In the records below, find the line containing "opening reception friday, october" and the line containing "ink on japanese paper, woodblock relief print"; please repeat exactly the lines from one to the other, both included, and nothing more.

#### LISTED RECORDS

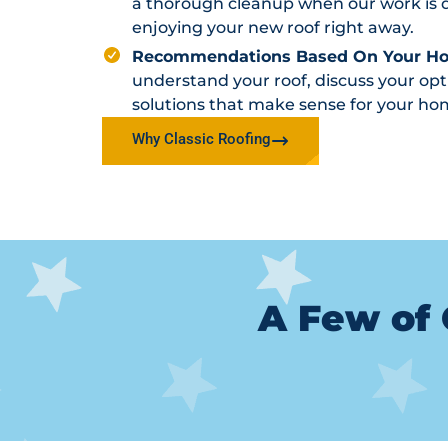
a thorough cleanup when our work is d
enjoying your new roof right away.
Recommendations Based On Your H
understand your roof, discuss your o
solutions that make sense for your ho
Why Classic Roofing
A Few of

########
#### LISTED RECORDS

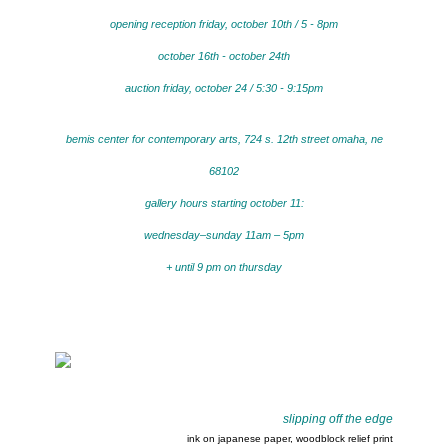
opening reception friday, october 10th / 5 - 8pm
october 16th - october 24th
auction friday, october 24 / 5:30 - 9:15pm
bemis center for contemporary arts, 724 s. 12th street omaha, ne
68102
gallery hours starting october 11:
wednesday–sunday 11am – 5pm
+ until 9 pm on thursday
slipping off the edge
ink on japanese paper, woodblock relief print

########

RESPONSE BOX:
opening reception friday, october 10th / 5 - 8pm
october 16th - october 24th
auction friday, october 24 / 5:30 - 9:15pm
bemis center for contemporary arts, 724 s. 12th street omaha, ne
68102
gallery hours starting october 11:
wednesday–sunday 11am – 5pm
+ until 9 pm on thursday
slipping off the edge
ink on japanese paper, woodblock relief print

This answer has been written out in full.